Sigh. Is this a familiar scene for anyone?
Life with a toddler can be best summed up here. It explains why you can be at home all day and yet feel like you literally accomplished nothing. It’s so true. While I’m putting laundry away in L’s room, B is ripping apart all his legos. While I’m making our bed, he’s undone an entire roll of toilet paper in our master bath. I have that kid from the cover of ‘I’ll love you forever‘ and while I certainly love the heck out of him, the like can sometimes be iffy while he is undoing the home over and over and over again.

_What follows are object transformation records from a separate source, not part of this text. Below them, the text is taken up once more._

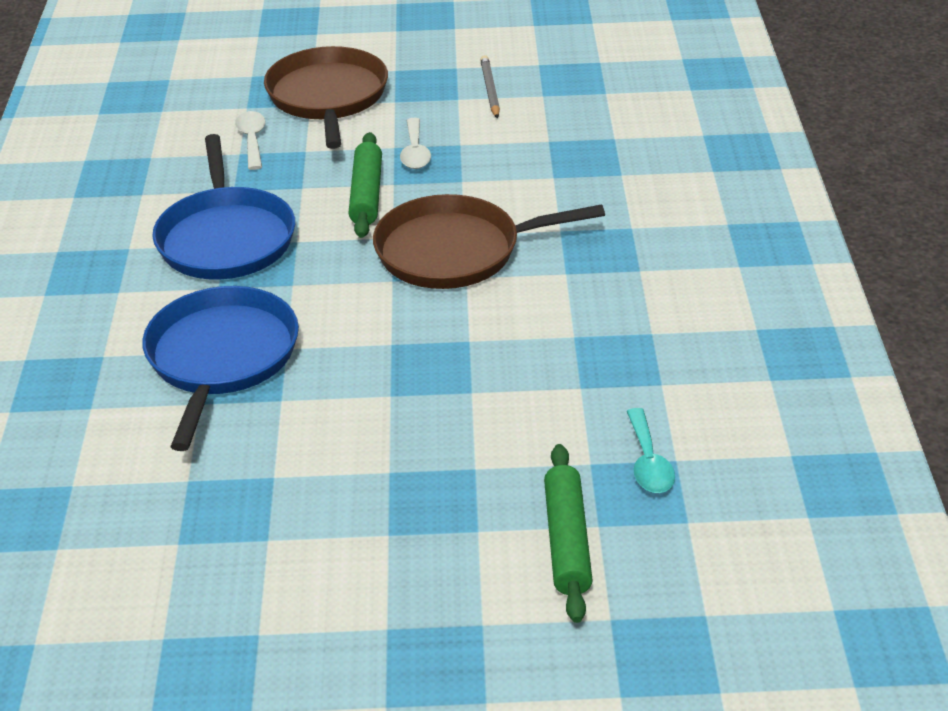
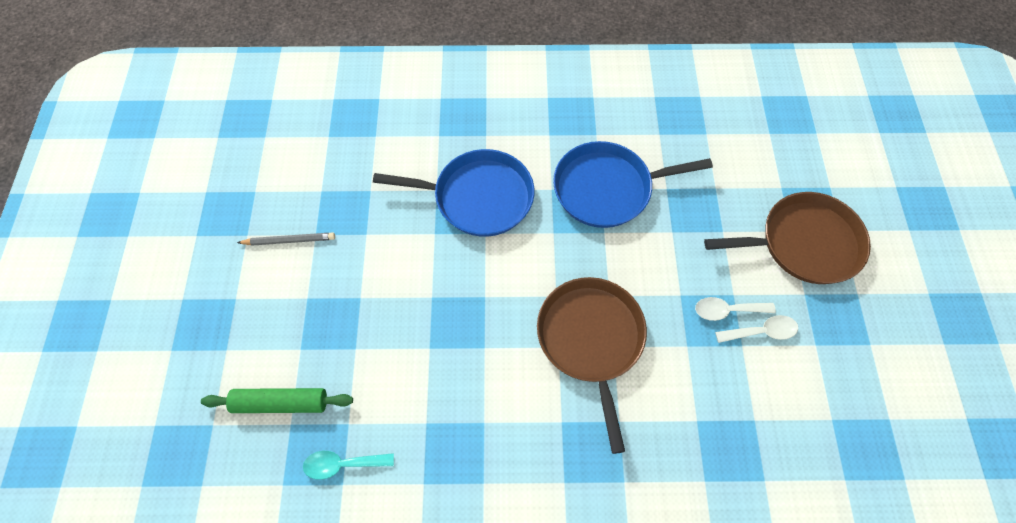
camera: 90 degrees right, 25 degrees up
white spoon [235,111,265,170] -> white spoon moved to [715,315,798,343]
green rolling pin [348,132,382,238] -> none
grey pencil [480,55,500,119] -> grey pencil moved to [237,232,335,246]

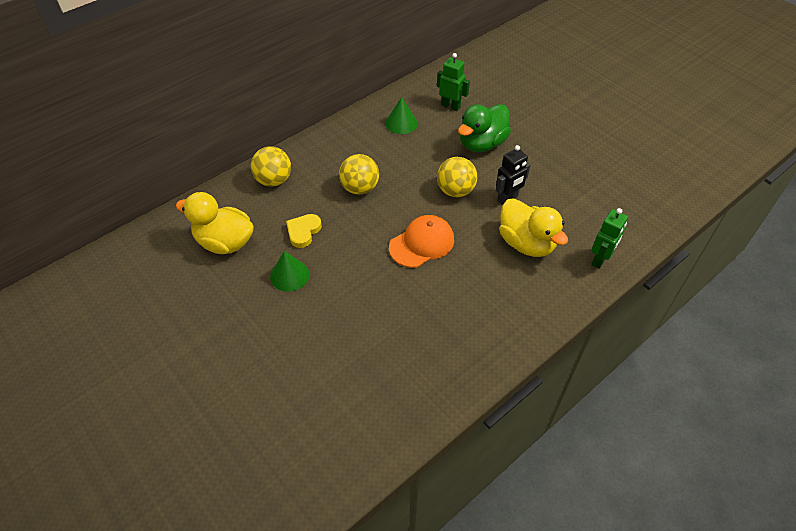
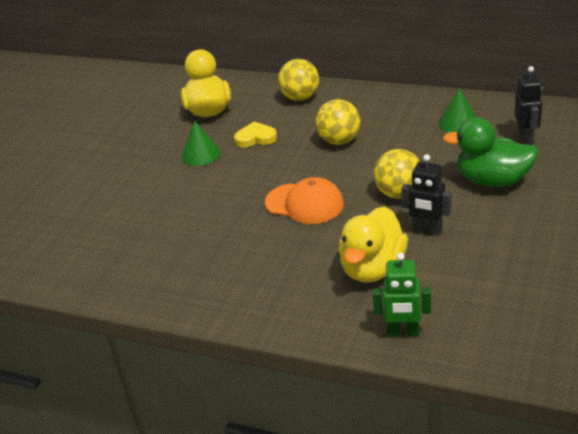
camera: 65 degrees right, 15 degrees down
green robot [437,53,470,111] -> black robot [514,66,542,145]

Even my 8 year old. I’ll find his pants in the kitchen. He’ll be in the basement for 5 minutes with his buddies and it will be completely destroyed (also the workings of his brother). Toothpaste is regularly smeared all over his bathroom sink. Heck no. I am not raising a slob. Heaven forbid someday some poor nice girl (please be nice, please be nice) enters either of my boys’ apartments and sees a disaster zone. Our home will be picked up, tidy, organized, surely welcoming and lived in, but not over run by the kids. There is a fine line, and here’s my best tips for balancing it all:
- The first floor is the grown up floor. Sure, there are fingerprints smeared on the glass doors, art work hung up, brown bear brown bear in the pile of books in the living room, and toys for the kids – but they are organized, stored away, and out of sight. We have a large trunk for our coffee table that holds eight baskets of toys so the legos, trios, magnet tiles, etc., all own their own little place in our home that is not in our view.
- Speaking of baskets, I can not stress this enough. All the toys need a place to go, otherwise you will end up with drawers and bins of just random items (AKA: my greatest nightmare). I’ve also found this concept helps the kids in their ability to clean up well. The balls go in the yellow basket, the trios go in the green box, etc. Items need a home.
- The basement. Sing it with me now… ‘let it go, let it go.’ This is my let it go room. Especially in the colder months, it will be the room that is destroyed and unorganized and chaotic. And that’s ok. Kids need a spot to play like that. My rule of thumb is the boys tidy it up each night, and once a week I spend a chunk of time organizing their ‘clean up.’ Again, make sure you have a spot for everything (we have massive bins labeled ‘instruments’, ‘cars’, ‘blocks’ – etc.). I’ve found if you put the tidy rule into effect along with your once a week organizing rule things never really get out of control.
- When my favorite living room or just picked up family room has legos and balls and batts strewn all over 5 minutes later, I take a deep breath and repeat this to myself over and over: ‘your home is not dirty, it’s messy.’ Those are two very different things. It may look awful, but when you really stop to clean it up with the boys it takes about 5 minutes.
- I only fold and put away laundry when the little one is sleeping. It just doesn’t work when he’s awake (see photo above).
- This tip took me a few years to figure out but now I can’t imagine living without it: before birthday parties and Christmas, clear out old toys. Donate them. Move some to storage, do whatever you need to do to make room for the new ones that are coming. Because if your family is anything like mine, they will be coming in abundance and you will need the free space.
- When it comes to chores, L doesn’t have a chart or allowance – it’s just expected of him to do certain things. Hang up his backpack and coat. Bring in his plate. Clothes in the laundry basket. No more smeared toothpaste. Little things like this to teach him to pick up after himself, and I don’t believe it warrants the reward of money.
- Embrace the havoc kids can bring to your home. I have marker on my bay window frame from when L was 2; B colored with marker on our stainless steel dishwasher days after pouring blue paint on our stair runner. One of the boys (I’m thinking L) slammed the door so hard into our brand new mudroom wall that there is now a hole. The marks, dents, scratches are going to happen. Just take a deep breath and tell yourself it adds character.
- I pick up toys twice a day: at nap time and before M gets home from work. In between I just go with it; otherwise I would be picking up after B all day. Before bed, we all pitch in, and go to sleep with a tidy home.